もう1つは、労使間双方の署名が必要かどうかの違いです。雇用契約書は労働者と使用者で交わす契約なので、双方の署名が必要になります。一方で労働条件通知書は契約ではなく、伝達としての役割を持つ書類です。使用者側が署名することはありますが、少なくとも労働者側の署名は不要です。

2024年4月からの労働条件通知書

2024年4月から、労働条件通知書に記載が必要な明示事項が追加されました。以下で詳細を解説します。

全ての労働者に対する事項

雇用形態に関係なく、全ての労働者に対して「就業場所・業務の変更の範囲」が明示事項として追加されることになりました。

全ての労働者に対して締結のタイミングで、有期契約労働者に対しては、更新のタイミングで明示することになります。就業場所・業務が変更になる場合はどれくらいの規模になるのか、具体的な変更の範囲を示す必要があります。

参照:2024年4月から労働条件明示のルールが変わりました。│厚生労働省

有期契約労働者に対する事項

有期契約労働者に対しては契約の締結と更新のタイミングで、更新の上限があるかどうか、ある場合は具体的な内容について明示する必要があります。

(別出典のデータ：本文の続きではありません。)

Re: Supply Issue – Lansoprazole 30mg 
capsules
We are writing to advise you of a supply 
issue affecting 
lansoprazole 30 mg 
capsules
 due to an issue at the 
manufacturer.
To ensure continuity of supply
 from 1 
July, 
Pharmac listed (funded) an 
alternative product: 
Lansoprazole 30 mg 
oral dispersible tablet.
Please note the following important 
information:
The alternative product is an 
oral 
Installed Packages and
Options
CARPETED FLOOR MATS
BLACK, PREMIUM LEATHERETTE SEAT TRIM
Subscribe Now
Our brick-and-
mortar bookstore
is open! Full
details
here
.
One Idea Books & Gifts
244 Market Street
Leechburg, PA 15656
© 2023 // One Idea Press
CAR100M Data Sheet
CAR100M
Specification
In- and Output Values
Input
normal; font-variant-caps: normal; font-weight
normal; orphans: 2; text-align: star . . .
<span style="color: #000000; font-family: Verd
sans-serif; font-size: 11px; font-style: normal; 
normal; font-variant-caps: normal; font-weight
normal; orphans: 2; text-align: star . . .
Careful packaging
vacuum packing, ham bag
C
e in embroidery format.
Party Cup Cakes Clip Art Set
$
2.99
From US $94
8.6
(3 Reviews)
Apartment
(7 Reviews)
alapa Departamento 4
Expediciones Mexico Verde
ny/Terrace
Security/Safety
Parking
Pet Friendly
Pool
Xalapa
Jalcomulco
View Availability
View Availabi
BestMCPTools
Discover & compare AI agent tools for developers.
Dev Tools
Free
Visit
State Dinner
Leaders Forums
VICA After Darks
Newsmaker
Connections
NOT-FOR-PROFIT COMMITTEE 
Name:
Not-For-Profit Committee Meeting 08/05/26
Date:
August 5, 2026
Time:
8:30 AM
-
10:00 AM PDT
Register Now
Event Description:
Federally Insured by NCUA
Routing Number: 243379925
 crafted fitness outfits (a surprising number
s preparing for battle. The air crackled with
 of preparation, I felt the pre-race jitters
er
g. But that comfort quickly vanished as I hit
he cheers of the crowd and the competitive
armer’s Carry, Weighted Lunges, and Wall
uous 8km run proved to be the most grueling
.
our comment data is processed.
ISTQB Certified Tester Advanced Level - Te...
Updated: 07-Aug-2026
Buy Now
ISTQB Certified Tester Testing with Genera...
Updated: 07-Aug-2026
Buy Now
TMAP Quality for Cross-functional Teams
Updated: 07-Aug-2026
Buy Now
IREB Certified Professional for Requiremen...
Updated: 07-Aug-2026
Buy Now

無期転換のために行う無期転換申込に関して、無期転換申込機会を明示することが義務となりました。無期転換申込権が発生する更新のタイミングごとに、無期転換を申し込むことができるという旨を労働者に明示する必要があります。また、無期転換後の労働条件についても、明示しなければいけません。

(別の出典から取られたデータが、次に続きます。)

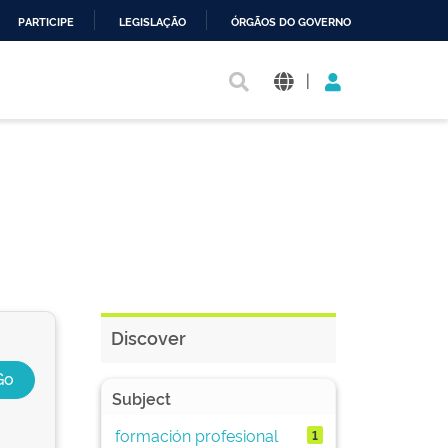
PARTICIPE
LEGISLAÇÃO
ÓRGÃOS DO GOVERNO
|
Discover
Subject
formación profesional
1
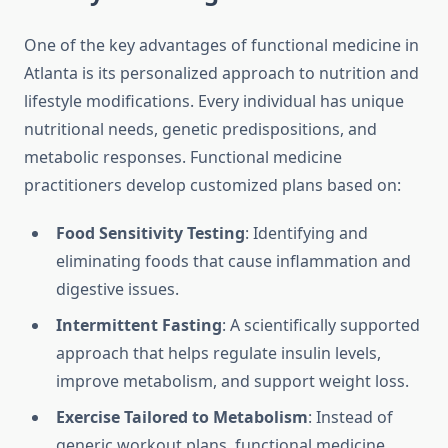
One of the key advantages of functional medicine in
Atlanta is its personalized approach to nutrition and
lifestyle modifications. Every individual has unique
nutritional needs, genetic predispositions, and
metabolic responses. Functional medicine
practitioners develop customized plans based on:
Food Sensitivity Testing
: Identifying and
eliminating foods that cause inflammation and
digestive issues.
Intermittent Fasting
: A scientifically supported
approach that helps regulate insulin levels,
improve metabolism, and support weight loss.
Exercise Tailored to Metabolism
: Instead of
generic workout plans, functional medicine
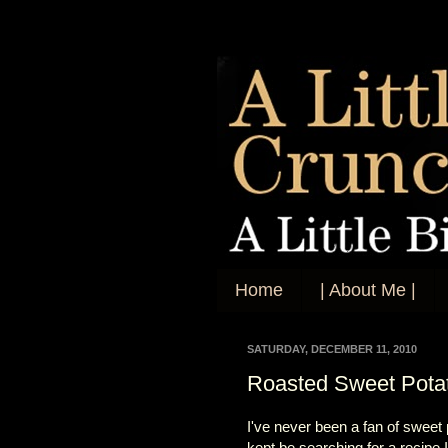
Home
| About Me |
SATURDAY, DECEMBER 11, 2010
Roasted Sweet Pota
I've never been a fan of sweet 
kept be searching for a recipe 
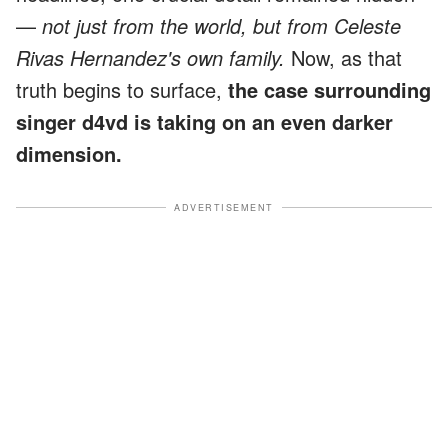
—
not just from the world, but from Celeste
Rivas Hernandez's own family.
Now, as that
truth begins to surface,
the case surrounding
singer d4vd is taking on an even darker
dimension.
ADVERTISEMENT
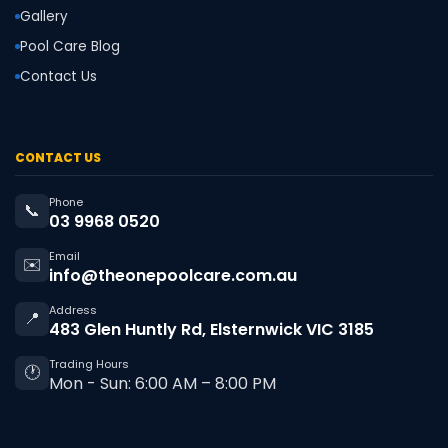
Gallery
Pool Care Blog
Contact Us
CONTACT US
Phone
📞
03 9968 0520
Email
✉️
info@theonepoolcare.com.au
Address
📍
483 Glen Huntly Rd, Elsternwick VIC 3185
Trading Hours
🕐
Mon - Sun: 6:00 AM – 8:00 PM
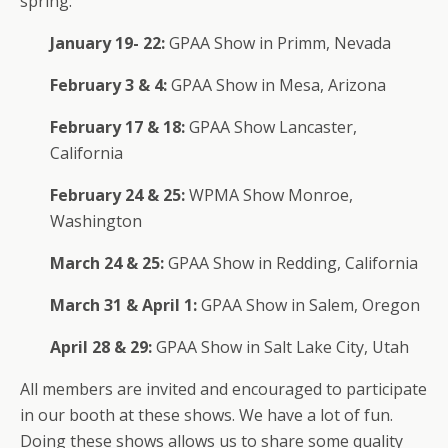
spring:
January 19- 22:
GPAA Show in Primm, Nevada
February 3 & 4:
GPAA Show in Mesa, Arizona
February 17 & 18:
GPAA Show Lancaster,
California
February 24 & 25:
WPMA Show Monroe,
Washington
March 24 & 25:
GPAA Show in Redding, California
March 31 & April 1:
GPAA Show in Salem, Oregon
April 28 & 29:
GPAA Show in Salt Lake City, Utah
All members are invited and encouraged to participate
in our booth at these shows. We have a lot of fun.
Doing these shows allows us to share some quality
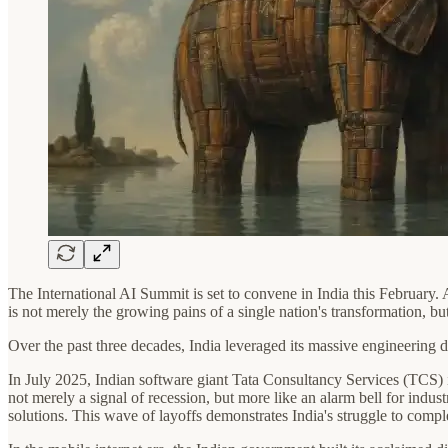
The International AI Summit is set to convene in India this February. As
is not merely the growing pains of a single nation's transformation, b
Over the past three decades, India leveraged its massive engineering d
In July 2025, Indian software giant Tata Consultancy Services (TCS) in
not merely a signal of recession, but more like an alarm bell for indu
solutions. This wave of layoffs demonstrates India's struggle to comple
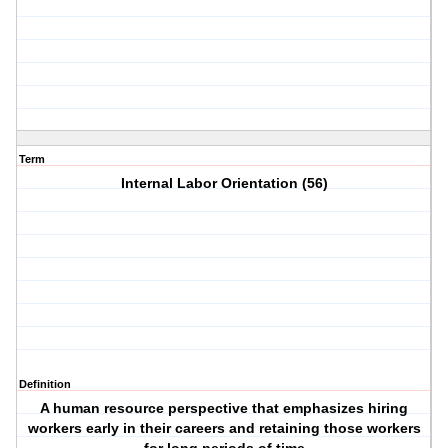
Term
Internal Labor Orientation (56)
Definition
A human resource perspective that emphasizes hiring
workers early in their careers and retaining those workers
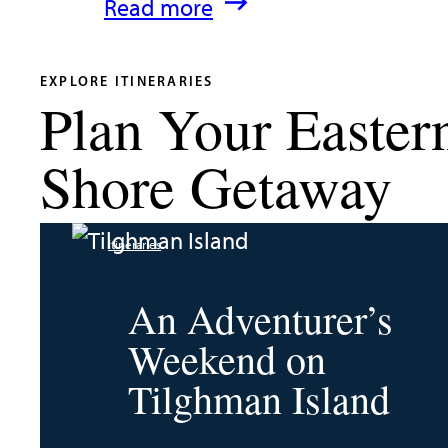
:
Read more
What’s
New
EXPLORE ITINERARIES
Plan Your Easter
in
Talbot
Shore Getaway
County
2026
Itineraries
|
Dining,
An Adventurer’s
Events
Weekend on
&
Tilghman Island
Waterfront
Fun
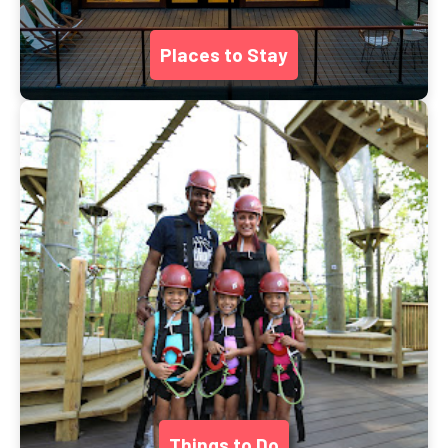
Places to Stay
Things to Do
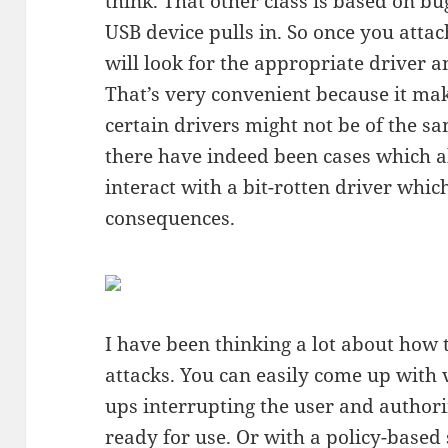
think. That other class is based on b
USB device pulls in. So once you attac
will look for the appropriate driver an
That’s very convenient because it ma
certain drivers might not be of the s
there have indeed been cases which a
interact with a bit-rotten driver which
consequences.
I have been thinking a lot about how t
attacks. You can easily come up with 
ups interrupting the user and authorin
ready for use. Or with a policy-based 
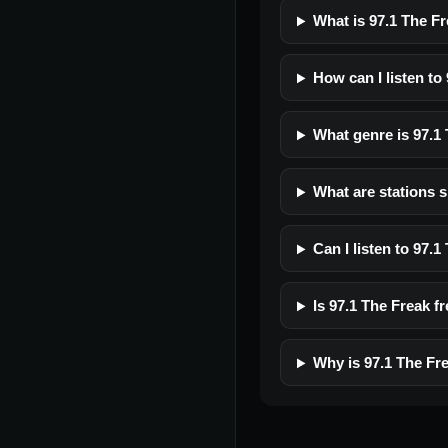
What is 97.1 The F
How can I listen to
What genre is 97.1
What are stations s
Can I listen to 97.
Is 97.1 The Freak fr
Why is 97.1 The Fr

参照:2024年4月から労働条件明示のルールが変わりました。│厚生労働省

作成時に注意しておきたいポイント

労働条件通知書や雇用契約書の作成において、注意しておきたい点を以下で確認しましょう。

労働条件通知書における注意点

労働条件通知書を作成する場合は、就業規則と内容が一致しているかどうかを確認しましょう。内容が一致していないと、労使間でトラブルが発生する要因になります。例えば、労働条件通知書と就業規則で休憩時間が異なっている場合、従業員が混乱する可能性があります。

2019年からは、労働条件通知書を電子交付できるようになりましたが、あくまで労働者側が希望した場合のみとなる点に注意が必要です。従業員側の意見を聞かずに、クリニック側から一方的に電子交付をすることはできません。

雇用契約書における注意点

雇用契約書には、あらかじめ損害賠償の金額について記載をしてはいけません。この点については、労働基準法第16条で定められています。実際に労働者の過失によって損害が発生した場合は請求できますが、「〇〇万円を会社に対して賠償する」といったような記載をすることはできません。

まとめ

労働条件通知書は労働条件について明示し、雇用契約書は労使間の権利義務関係について定めています。法的な作成義務があるかどうかの違いがありますが、雇用契約書についても作成が推奨されています。2024年4月から労働条件通知書に記載する事項が追加されたのも、重要なポイントです。開業を検討している医師の方は、この記事を読んで、雇用に必要な書類の作成をスムーズに行うための参考にしていただければ幸いです。